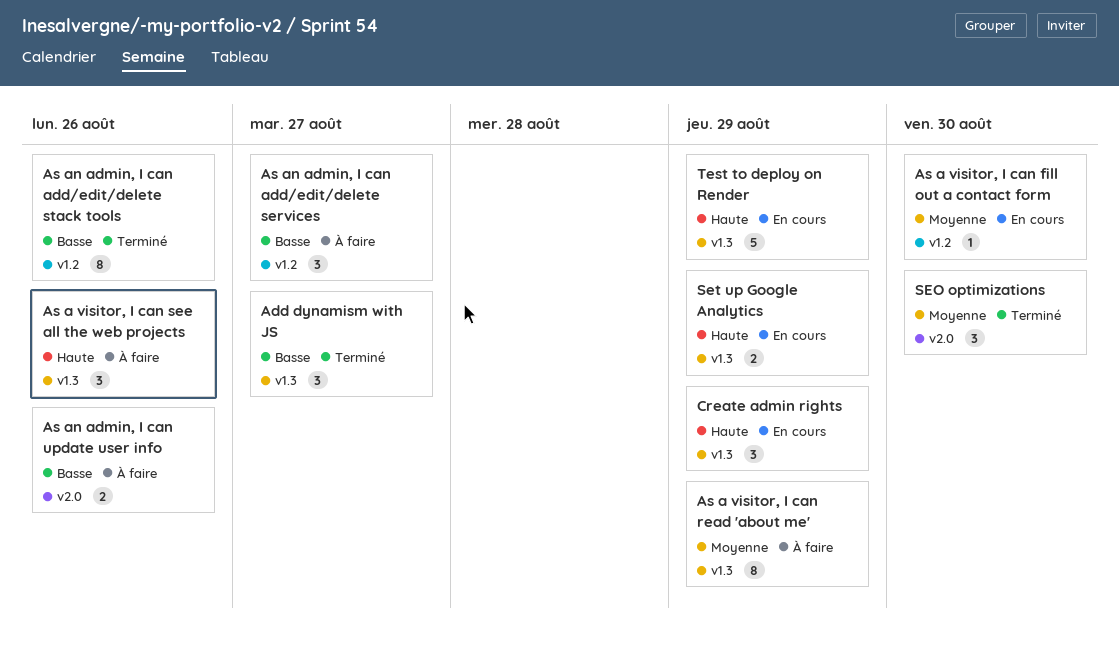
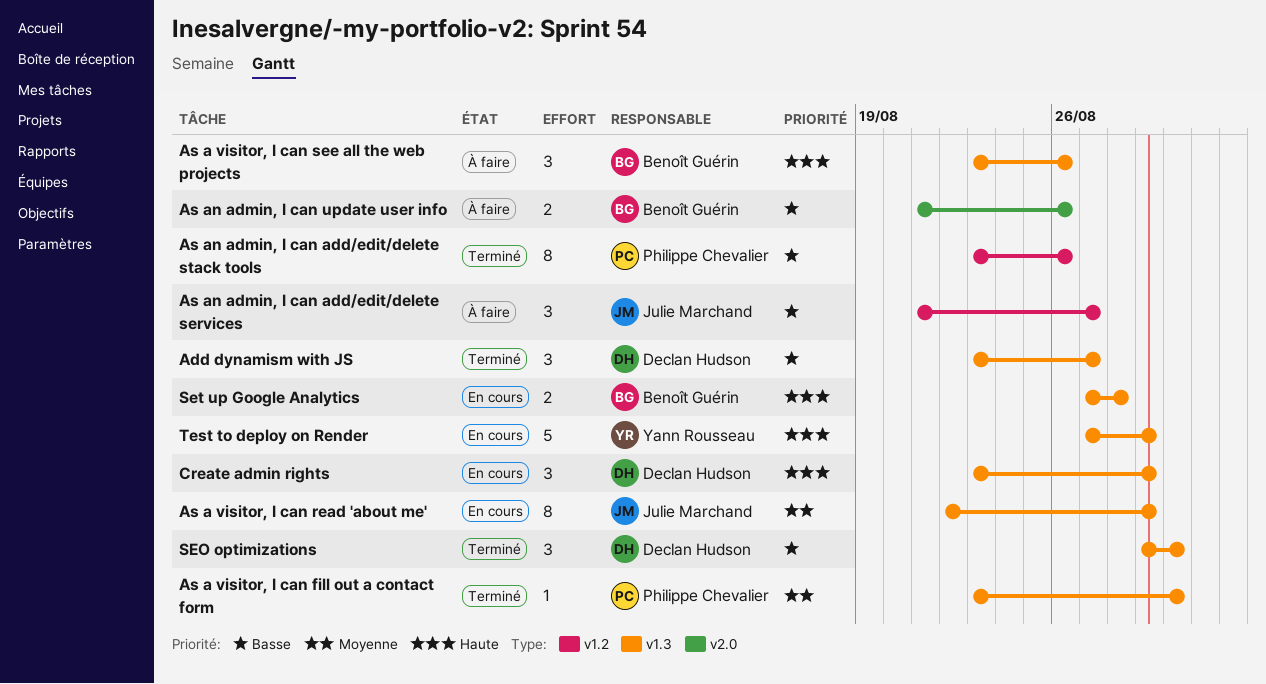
As a visitor, I can fill out a contact form, status: En cours -> Terminé
As a visitor, I can fill out a contact form, label: v1.2 -> v1.3
As a visitor, I can read 'about me', status: À faire -> En cours
SEO optimizations, priority: Moyenne -> Basse
SEO optimizations, label: v2.0 -> v1.3
Set up Google Analytics, due: Aug 29 -> Aug 28

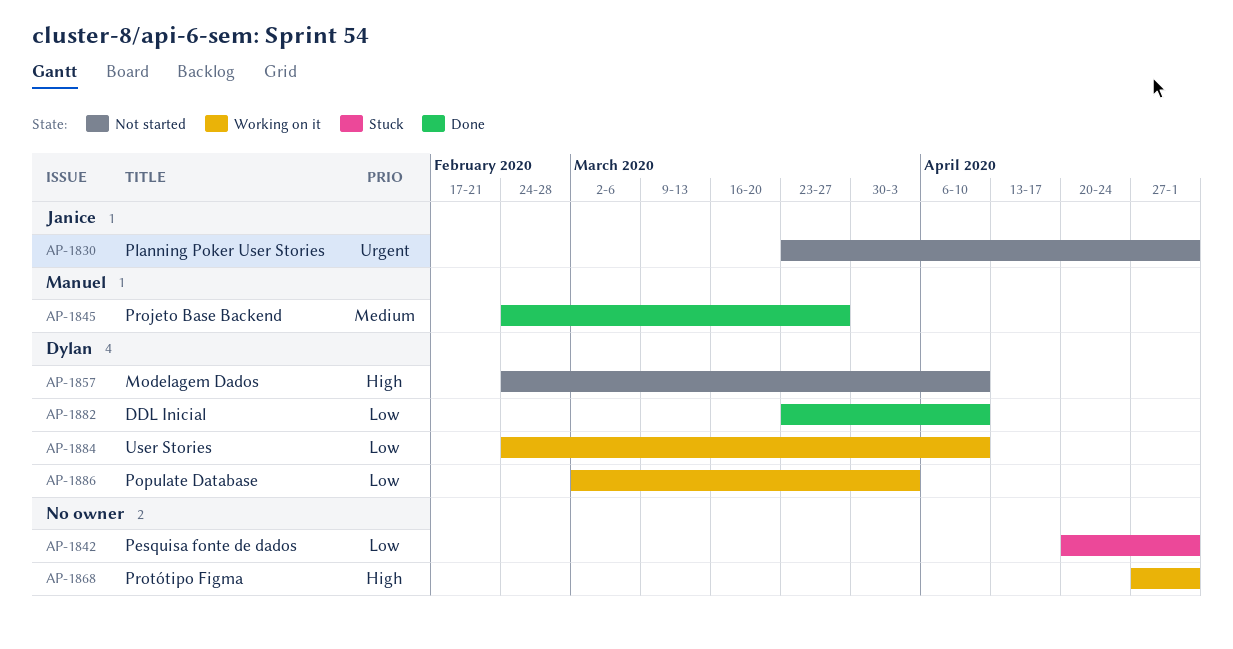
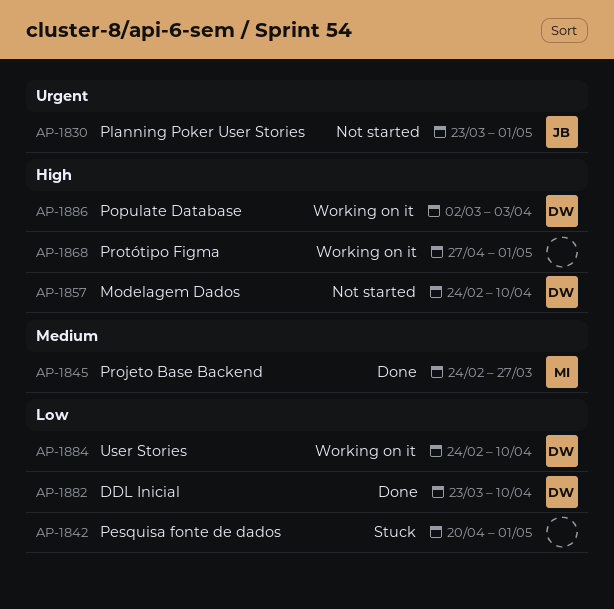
AP-1886, priority: Low -> High

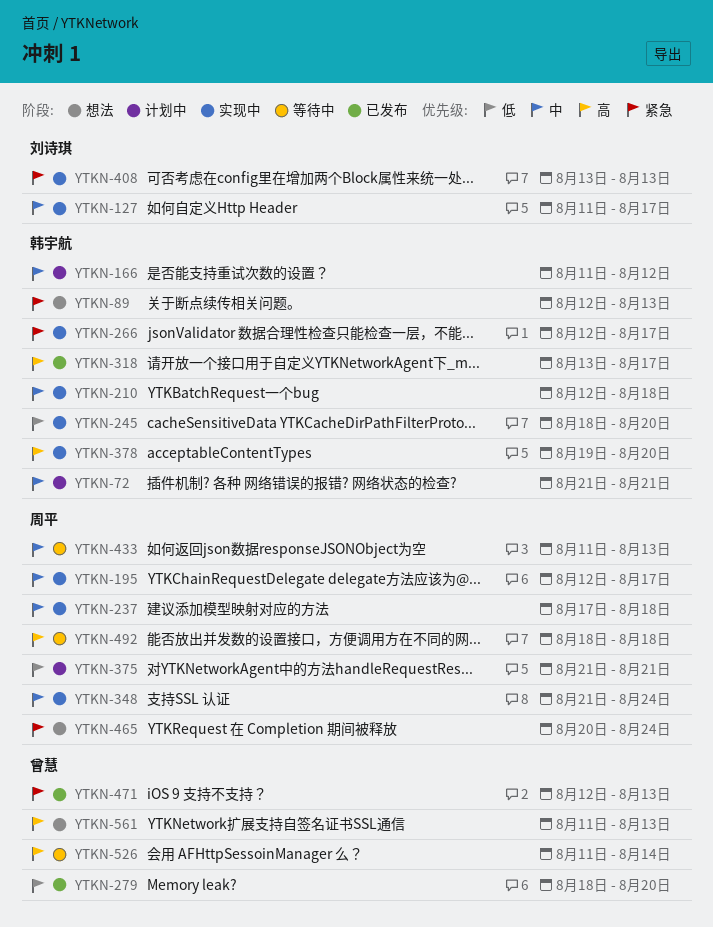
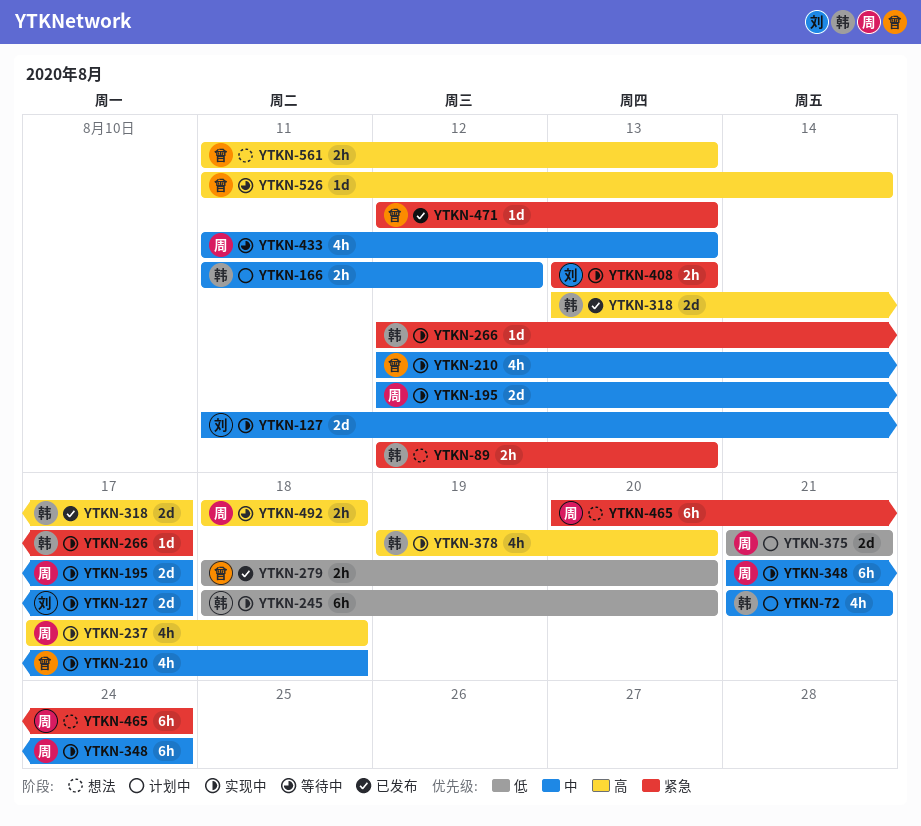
YTKN-210, owner: 韩宇航 -> 曾慧
YTKN-237, priority: 中 -> 高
##############################
[BRIEF]
Write out an exact copy of the listing, first line through the line containing "SEO optimizations, priority: Moyenne -> Basse", with the pictures left out.

[COMPLETED TASK]
As a visitor, I can fill out a contact form, status: En cours -> Terminé
As a visitor, I can fill out a contact form, label: v1.2 -> v1.3
As a visitor, I can read 'about me', status: À faire -> En cours
SEO optimizations, priority: Moyenne -> Basse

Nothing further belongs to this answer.